Directions for this task → Number of lines below with the word "input": give it and nothing more.

Given data →
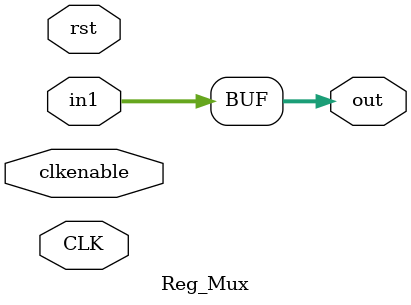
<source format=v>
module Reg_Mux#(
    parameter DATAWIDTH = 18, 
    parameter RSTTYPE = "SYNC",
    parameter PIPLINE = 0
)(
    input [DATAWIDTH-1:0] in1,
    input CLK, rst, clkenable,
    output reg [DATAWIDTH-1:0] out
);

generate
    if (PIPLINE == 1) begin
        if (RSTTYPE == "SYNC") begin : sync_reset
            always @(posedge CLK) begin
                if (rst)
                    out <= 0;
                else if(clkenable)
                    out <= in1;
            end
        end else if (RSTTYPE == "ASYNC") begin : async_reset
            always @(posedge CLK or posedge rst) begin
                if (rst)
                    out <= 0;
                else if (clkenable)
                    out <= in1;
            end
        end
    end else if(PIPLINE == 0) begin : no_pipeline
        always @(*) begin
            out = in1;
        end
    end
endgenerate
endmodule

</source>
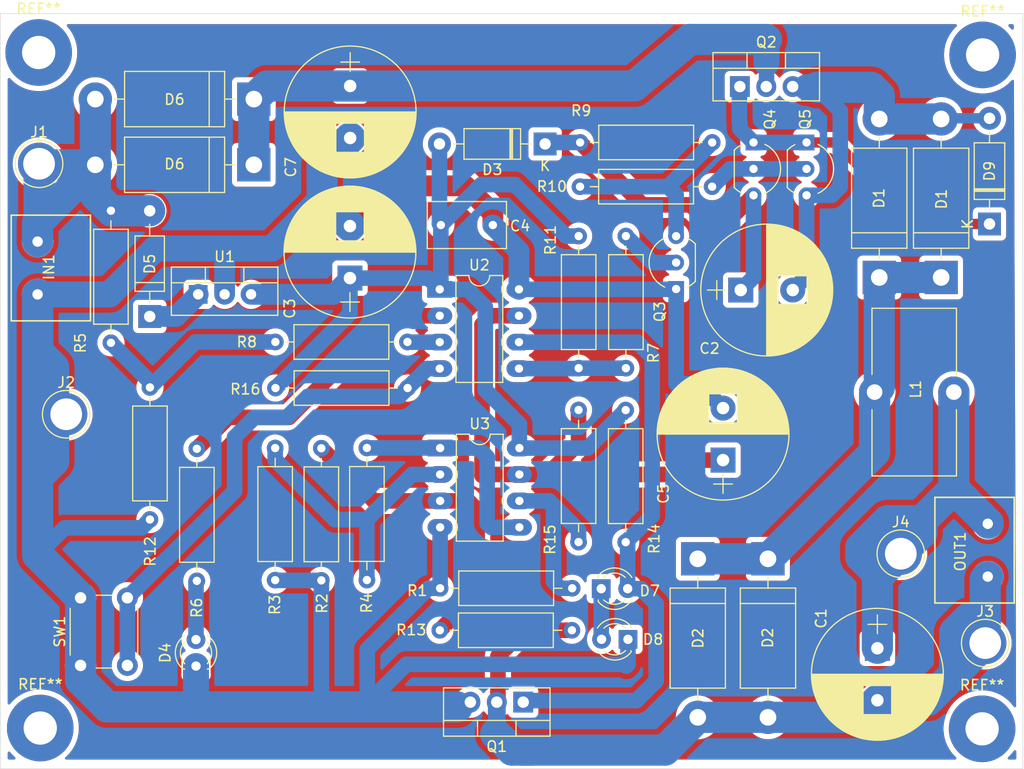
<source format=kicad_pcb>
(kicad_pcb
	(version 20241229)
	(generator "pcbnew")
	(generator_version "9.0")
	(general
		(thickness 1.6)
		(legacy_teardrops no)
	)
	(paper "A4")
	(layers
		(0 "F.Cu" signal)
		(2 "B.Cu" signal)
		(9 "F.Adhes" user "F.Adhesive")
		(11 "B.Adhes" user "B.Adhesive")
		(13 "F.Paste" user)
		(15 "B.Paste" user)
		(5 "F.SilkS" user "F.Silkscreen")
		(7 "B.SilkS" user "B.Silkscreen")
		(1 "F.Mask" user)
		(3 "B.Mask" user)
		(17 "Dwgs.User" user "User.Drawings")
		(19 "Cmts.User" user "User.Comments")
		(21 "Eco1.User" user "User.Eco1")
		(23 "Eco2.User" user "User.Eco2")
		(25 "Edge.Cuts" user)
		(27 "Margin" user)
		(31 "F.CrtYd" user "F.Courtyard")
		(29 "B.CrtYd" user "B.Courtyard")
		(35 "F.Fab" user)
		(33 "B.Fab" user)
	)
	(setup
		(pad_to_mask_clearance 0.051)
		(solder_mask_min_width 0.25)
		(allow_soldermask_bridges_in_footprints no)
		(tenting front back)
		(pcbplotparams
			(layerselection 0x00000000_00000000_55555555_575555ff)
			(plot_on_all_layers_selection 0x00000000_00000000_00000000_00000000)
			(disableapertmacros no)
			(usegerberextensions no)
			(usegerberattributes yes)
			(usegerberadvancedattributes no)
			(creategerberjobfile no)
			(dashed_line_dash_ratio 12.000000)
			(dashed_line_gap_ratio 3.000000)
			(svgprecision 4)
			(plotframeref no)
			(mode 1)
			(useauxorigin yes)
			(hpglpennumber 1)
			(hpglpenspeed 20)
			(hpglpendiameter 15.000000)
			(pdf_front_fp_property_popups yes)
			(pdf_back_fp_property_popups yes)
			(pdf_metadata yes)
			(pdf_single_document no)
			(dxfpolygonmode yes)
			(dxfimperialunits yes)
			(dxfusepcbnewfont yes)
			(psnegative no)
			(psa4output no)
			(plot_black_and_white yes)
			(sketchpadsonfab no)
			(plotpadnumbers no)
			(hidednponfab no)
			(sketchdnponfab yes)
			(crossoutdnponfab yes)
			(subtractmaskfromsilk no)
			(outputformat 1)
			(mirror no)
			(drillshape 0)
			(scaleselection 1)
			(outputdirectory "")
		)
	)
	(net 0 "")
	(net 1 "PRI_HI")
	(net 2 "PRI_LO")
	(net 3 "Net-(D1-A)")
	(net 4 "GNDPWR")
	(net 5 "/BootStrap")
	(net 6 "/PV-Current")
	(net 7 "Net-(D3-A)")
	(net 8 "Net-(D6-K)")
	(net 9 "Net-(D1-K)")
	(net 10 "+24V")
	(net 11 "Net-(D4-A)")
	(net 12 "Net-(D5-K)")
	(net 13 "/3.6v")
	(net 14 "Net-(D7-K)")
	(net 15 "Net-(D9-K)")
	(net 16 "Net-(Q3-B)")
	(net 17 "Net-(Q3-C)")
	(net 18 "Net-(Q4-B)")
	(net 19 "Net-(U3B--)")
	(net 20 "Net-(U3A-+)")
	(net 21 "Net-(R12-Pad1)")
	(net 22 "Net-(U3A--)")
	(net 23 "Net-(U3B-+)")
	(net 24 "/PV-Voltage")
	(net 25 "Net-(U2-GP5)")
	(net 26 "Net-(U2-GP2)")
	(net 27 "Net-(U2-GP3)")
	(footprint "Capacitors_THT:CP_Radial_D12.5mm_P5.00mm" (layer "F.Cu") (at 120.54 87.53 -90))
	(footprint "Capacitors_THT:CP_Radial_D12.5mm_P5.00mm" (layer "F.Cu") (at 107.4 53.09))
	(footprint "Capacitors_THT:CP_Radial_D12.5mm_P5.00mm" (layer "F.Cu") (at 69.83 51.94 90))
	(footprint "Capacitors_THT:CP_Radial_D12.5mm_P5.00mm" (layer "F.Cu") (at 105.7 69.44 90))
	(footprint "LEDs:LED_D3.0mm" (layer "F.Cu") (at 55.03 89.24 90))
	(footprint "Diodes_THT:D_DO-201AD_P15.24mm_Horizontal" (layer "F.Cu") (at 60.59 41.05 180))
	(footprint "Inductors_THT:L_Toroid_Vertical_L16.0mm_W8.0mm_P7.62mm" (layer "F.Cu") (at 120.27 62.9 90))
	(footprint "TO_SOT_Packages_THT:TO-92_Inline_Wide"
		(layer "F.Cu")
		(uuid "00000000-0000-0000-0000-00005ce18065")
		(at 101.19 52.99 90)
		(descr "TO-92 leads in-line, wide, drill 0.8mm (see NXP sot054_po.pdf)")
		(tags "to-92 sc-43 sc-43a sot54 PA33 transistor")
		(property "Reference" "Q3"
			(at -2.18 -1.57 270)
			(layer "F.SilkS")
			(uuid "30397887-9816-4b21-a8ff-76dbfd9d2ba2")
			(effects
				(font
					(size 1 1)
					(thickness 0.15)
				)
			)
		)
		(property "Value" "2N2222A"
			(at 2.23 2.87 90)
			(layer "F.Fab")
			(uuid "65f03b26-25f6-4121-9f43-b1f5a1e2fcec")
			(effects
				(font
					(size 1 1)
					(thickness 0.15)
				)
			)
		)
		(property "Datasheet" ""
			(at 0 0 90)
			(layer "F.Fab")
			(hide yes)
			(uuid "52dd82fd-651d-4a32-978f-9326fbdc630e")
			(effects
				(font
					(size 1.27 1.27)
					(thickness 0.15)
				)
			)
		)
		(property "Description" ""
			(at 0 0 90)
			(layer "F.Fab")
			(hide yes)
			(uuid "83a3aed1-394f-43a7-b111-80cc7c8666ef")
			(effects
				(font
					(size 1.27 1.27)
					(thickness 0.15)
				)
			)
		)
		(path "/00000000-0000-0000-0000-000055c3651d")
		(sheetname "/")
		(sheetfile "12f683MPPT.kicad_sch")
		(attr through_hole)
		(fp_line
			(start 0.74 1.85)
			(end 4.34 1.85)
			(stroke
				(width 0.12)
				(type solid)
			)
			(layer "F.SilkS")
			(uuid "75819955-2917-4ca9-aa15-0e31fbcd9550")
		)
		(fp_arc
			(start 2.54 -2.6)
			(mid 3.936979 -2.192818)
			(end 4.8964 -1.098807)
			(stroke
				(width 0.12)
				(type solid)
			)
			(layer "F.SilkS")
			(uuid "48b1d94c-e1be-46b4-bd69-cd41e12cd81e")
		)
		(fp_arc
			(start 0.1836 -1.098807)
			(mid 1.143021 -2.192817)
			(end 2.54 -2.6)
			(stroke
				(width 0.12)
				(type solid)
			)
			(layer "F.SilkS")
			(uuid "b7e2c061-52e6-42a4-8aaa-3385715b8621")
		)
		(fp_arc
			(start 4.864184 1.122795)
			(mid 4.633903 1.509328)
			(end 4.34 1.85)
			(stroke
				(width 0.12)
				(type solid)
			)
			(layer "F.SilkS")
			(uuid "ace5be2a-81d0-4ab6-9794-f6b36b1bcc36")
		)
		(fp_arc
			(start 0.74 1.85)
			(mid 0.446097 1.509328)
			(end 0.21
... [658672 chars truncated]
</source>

Answer below → 2